That’s where I am today, giving a presentation on the importance of manufacturing in the US and what to do about it. (I’ll post my slides once I figure out how to do so…I know, very un-Netrootsy, but hey, gimme a break…I’m over 50…at least I’m here!) Figured it out! Here they are.
–these are better than average jobs: even while global competition has lowered the manufacturing wage advantage, the sector is still high value added and that’s reflected in the paychecks.
— manufacturing is a productivity leader (even with the measurement error problem I wrote about the other day) and a consistent source of innovation. Output per hour in the manufacturing sector has significantly outpaced that in the rest of the economy over the past 30 years and manufacturing firms are responsible for 70 percent of the R&D undertaken by private industry in the United States.

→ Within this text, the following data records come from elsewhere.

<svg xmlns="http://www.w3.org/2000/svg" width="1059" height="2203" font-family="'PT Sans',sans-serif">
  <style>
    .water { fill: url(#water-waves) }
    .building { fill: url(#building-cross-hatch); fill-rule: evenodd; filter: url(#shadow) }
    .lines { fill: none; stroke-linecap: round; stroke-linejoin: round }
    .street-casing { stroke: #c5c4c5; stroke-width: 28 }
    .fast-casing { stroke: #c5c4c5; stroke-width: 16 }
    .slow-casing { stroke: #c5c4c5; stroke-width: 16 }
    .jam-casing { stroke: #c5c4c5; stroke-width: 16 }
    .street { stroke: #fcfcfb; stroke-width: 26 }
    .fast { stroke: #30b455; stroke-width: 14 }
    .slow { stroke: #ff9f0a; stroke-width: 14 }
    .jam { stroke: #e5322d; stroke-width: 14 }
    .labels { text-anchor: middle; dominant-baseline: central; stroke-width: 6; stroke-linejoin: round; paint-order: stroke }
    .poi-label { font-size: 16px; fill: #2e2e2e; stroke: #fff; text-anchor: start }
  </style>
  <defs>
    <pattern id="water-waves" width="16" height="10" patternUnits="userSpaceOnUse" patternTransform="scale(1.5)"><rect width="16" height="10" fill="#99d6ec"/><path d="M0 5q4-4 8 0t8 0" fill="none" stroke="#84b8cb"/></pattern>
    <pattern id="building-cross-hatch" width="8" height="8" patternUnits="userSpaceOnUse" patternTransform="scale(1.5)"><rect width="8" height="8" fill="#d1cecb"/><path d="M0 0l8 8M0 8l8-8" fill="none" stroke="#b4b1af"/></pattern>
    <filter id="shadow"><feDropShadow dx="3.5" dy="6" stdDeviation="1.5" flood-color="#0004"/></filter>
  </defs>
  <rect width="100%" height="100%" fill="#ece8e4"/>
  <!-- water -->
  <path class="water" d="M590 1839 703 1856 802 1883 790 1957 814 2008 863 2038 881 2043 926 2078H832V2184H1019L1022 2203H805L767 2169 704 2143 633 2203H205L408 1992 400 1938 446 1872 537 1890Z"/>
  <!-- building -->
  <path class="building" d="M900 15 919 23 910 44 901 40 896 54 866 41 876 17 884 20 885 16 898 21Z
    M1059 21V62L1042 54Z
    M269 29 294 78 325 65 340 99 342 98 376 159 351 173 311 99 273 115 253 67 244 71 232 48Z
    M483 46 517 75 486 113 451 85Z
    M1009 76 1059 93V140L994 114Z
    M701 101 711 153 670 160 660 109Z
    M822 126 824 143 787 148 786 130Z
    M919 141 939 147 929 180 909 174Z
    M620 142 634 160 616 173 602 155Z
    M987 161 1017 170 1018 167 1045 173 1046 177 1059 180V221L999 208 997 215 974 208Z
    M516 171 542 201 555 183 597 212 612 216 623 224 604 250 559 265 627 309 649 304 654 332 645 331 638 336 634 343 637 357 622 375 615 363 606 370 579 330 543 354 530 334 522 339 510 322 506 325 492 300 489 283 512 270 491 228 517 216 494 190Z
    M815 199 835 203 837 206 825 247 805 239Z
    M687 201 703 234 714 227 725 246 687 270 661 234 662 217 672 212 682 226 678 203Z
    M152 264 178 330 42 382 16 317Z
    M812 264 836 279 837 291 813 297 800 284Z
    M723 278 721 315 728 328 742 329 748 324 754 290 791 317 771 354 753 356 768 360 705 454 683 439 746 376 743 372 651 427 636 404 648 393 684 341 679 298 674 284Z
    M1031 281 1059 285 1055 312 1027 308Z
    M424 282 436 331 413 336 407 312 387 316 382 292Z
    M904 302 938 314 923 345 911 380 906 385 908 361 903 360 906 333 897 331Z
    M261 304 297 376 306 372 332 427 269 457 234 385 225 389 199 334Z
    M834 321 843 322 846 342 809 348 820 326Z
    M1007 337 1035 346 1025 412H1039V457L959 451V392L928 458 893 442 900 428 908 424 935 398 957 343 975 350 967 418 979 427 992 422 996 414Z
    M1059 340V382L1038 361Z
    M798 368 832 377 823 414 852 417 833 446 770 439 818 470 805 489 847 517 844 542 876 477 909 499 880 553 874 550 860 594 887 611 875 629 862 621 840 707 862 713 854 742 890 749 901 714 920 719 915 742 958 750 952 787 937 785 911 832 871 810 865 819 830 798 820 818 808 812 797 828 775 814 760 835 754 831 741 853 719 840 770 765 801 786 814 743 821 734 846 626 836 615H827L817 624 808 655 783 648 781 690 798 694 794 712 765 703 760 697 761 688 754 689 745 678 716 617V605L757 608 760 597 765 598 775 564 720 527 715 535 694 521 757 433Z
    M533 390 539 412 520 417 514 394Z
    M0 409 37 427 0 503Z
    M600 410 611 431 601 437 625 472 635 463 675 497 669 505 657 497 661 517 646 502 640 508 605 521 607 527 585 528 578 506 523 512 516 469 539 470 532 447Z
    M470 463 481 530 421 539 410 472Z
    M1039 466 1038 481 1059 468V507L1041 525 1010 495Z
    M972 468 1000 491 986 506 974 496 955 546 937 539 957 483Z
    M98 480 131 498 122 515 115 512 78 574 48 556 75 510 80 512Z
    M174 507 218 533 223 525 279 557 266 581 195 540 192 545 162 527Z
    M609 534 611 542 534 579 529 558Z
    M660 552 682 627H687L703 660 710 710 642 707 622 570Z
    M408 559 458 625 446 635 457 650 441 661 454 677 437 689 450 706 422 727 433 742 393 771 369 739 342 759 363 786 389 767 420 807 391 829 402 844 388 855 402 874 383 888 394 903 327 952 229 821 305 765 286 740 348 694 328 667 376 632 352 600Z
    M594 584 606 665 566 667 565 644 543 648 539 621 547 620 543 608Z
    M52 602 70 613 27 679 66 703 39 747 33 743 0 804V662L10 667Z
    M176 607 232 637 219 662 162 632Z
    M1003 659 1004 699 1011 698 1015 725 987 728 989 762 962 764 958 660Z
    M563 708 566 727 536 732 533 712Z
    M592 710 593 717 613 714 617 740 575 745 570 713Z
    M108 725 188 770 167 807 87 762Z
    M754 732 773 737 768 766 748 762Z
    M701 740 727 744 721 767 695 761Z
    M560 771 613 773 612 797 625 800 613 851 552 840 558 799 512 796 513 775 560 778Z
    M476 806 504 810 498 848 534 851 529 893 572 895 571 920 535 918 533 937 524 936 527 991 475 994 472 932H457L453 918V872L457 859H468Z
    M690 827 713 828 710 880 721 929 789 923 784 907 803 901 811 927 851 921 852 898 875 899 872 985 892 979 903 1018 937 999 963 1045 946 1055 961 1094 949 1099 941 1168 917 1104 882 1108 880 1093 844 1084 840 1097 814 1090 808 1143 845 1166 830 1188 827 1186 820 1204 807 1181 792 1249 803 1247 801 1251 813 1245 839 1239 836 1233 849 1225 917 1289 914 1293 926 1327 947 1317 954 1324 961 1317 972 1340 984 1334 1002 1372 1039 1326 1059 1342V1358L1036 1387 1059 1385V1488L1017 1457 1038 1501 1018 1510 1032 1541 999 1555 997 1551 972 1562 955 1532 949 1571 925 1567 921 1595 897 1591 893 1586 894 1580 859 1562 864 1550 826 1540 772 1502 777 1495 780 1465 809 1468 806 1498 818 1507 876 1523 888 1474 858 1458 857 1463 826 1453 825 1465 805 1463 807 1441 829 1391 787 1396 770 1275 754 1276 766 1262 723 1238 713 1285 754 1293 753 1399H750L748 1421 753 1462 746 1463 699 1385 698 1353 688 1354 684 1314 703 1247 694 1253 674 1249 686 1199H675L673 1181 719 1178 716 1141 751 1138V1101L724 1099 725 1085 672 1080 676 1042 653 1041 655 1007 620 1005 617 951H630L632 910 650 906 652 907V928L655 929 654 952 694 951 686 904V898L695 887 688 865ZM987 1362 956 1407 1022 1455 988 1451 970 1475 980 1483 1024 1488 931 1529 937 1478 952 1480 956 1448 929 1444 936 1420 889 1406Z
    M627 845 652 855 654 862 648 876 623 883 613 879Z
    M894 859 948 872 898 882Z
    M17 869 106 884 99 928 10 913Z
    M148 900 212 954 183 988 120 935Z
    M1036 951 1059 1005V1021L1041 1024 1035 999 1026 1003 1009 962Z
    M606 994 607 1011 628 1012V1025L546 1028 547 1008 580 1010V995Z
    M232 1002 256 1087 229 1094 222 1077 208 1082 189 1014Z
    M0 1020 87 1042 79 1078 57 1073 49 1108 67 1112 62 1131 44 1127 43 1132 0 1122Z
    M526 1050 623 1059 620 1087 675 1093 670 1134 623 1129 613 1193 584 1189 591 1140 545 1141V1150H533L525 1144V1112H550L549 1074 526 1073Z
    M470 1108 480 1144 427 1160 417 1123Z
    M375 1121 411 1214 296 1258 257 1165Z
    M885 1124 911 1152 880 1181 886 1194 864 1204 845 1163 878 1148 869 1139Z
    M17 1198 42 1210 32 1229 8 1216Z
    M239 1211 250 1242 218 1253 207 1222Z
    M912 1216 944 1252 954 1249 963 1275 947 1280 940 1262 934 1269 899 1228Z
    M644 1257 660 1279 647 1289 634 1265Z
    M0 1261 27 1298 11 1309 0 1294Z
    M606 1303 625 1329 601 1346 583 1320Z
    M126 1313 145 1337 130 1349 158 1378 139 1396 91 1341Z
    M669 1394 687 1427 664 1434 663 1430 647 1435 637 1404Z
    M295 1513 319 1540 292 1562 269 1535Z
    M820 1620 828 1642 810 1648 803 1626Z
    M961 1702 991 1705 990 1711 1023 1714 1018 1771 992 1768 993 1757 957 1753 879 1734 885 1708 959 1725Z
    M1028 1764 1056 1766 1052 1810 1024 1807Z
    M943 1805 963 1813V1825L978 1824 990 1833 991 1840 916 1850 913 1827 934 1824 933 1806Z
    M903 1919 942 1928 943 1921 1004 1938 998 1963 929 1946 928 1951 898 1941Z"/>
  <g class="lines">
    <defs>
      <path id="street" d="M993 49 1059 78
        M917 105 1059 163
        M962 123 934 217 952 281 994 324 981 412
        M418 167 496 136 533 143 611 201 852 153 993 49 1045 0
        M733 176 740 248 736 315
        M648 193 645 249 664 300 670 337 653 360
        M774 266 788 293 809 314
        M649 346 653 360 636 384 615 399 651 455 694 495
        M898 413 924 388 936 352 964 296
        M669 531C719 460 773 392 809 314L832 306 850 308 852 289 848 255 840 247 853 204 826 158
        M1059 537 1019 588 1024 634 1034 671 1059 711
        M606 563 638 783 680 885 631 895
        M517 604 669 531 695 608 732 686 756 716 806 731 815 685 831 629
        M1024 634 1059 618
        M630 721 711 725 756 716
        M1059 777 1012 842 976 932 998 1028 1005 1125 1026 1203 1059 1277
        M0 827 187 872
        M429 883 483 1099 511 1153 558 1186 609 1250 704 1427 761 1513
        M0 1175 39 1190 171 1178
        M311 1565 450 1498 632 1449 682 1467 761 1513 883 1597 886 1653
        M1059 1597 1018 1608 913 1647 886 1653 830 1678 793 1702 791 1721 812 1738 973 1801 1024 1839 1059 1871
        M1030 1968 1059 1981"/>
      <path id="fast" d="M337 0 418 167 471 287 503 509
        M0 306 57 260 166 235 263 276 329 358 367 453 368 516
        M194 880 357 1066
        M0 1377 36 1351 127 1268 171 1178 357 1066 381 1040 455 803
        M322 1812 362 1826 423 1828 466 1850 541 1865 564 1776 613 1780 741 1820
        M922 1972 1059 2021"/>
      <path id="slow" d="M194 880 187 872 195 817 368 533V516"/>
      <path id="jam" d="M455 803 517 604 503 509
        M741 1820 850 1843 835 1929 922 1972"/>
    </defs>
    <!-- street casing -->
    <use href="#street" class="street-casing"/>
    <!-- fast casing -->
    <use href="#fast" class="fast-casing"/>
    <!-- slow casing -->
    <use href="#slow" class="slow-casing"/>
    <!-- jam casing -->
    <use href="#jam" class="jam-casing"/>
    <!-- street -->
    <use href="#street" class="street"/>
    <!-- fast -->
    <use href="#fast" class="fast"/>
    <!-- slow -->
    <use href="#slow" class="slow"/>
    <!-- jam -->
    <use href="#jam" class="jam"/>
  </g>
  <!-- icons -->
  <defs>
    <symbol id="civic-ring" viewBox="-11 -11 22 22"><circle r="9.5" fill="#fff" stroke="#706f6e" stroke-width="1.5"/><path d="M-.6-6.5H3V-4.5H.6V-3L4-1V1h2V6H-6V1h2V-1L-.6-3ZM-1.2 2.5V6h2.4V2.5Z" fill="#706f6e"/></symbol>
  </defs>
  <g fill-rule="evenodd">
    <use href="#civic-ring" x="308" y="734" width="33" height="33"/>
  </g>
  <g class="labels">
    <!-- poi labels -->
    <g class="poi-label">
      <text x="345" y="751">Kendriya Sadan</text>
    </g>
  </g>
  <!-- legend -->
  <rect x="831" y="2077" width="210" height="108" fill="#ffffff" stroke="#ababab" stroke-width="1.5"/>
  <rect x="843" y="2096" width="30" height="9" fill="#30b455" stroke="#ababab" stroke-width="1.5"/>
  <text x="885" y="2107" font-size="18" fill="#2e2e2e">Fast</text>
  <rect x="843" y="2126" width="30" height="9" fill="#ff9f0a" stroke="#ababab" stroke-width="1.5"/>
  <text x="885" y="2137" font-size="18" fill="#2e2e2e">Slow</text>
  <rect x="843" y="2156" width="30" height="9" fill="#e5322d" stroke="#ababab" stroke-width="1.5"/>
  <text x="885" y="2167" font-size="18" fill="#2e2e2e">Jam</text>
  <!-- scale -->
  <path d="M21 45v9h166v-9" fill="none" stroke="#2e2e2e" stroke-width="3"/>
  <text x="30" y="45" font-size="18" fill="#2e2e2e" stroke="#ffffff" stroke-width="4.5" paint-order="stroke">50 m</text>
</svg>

–governments in advanced economies, including our own, have always played an important role in promoting manufacturing. The economic rationale is the set of “negative externalities” that create barriers to entry, expansion, and innovation that no single, private firm can solve:
- Research Barriers: R&D can be prohibitively expensive and hard to capture profits (e.g. advanced batteries)
- Coordination Barriers: No single firm could coordinate national projects like the internet or smart grid
- Innovation Barriers: Firms need help morphing academic innovations into the production process
- Credit Barriers: Markets will underinvest when returns are particularly uncertain
- Exports: Firms need the federal gov’t to pushback against unfair trade practices that block our exports and artificially lower the prices we pay for the goods our competitors export to us.
For the record, the Obama administration has been quite good on at least the top four of those five, IMHO.